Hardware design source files
====================

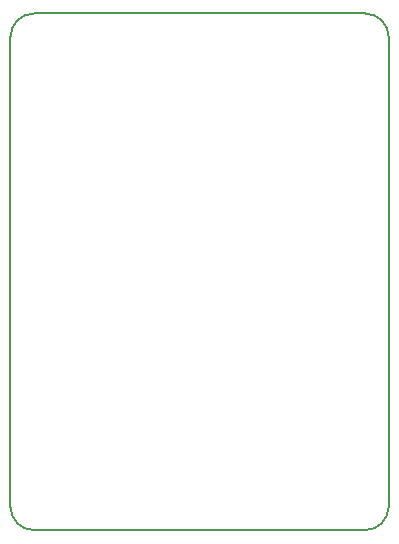
<source format=gbr>
G04 #@! TF.FileFunction,Profile,NP*
%FSLAX46Y46*%
G04 Gerber Fmt 4.6, Leading zero omitted, Abs format (unit mm)*
G04 Created by KiCad (PCBNEW 4.0.4+e1-6308~48~ubuntu16.04.1-stable) date Mon Jan 22 19:58:00 2018*
%MOMM*%
%LPD*%
G01*
G04 APERTURE LIST*
%ADD10C,0.100000*%
%ADD11C,0.150000*%
G04 APERTURE END LIST*
D10*
D11*
X102000000Y-143750000D02*
G75*
G02X100000000Y-141750000I0J2000000D01*
G01*
X130030000Y-143750000D02*
G75*
G03X132030000Y-141750000I0J2000000D01*
G01*
X132030000Y-102000000D02*
G75*
G03X130030000Y-100000000I-2000000J0D01*
G01*
X102000000Y-100000000D02*
G75*
G03X100000000Y-102000000I0J-2000000D01*
G01*
X100000000Y-141750000D02*
X100000000Y-102000000D01*
X130030000Y-143750000D02*
X102000000Y-143750000D01*
X132030000Y-102000000D02*
X132030000Y-141750000D01*
X102000000Y-100000000D02*
X130030000Y-100000000D01*
M02*

</source>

====================

◆ Task goal
The records above need retyping in full. Omit the pictures, and change nothing else.

◆ Answer to the exercise
<source format=gbr>
G04 #@! TF.FileFunction,Profile,NP*
%FSLAX46Y46*%
G04 Gerber Fmt 4.6, Leading zero omitted, Abs format (unit mm)*
G04 Created by KiCad (PCBNEW 4.0.4+e1-6308~48~ubuntu16.04.1-stable) date Mon Jan 22 19:58:00 2018*
%MOMM*%
%LPD*%
G01*
G04 APERTURE LIST*
%ADD10C,0.100000*%
%ADD11C,0.150000*%
G04 APERTURE END LIST*
D10*
D11*
X102000000Y-143750000D02*
G75*
G02X100000000Y-141750000I0J2000000D01*
G01*
X130030000Y-143750000D02*
G75*
G03X132030000Y-141750000I0J2000000D01*
G01*
X132030000Y-102000000D02*
G75*
G03X130030000Y-100000000I-2000000J0D01*
G01*
X102000000Y-100000000D02*
G75*
G03X100000000Y-102000000I0J-2000000D01*
G01*
X100000000Y-141750000D02*
X100000000Y-102000000D01*
X130030000Y-143750000D02*
X102000000Y-143750000D01*
X132030000Y-102000000D02*
X132030000Y-141750000D01*
X102000000Y-100000000D02*
X130030000Y-100000000D01*
M02*

</source>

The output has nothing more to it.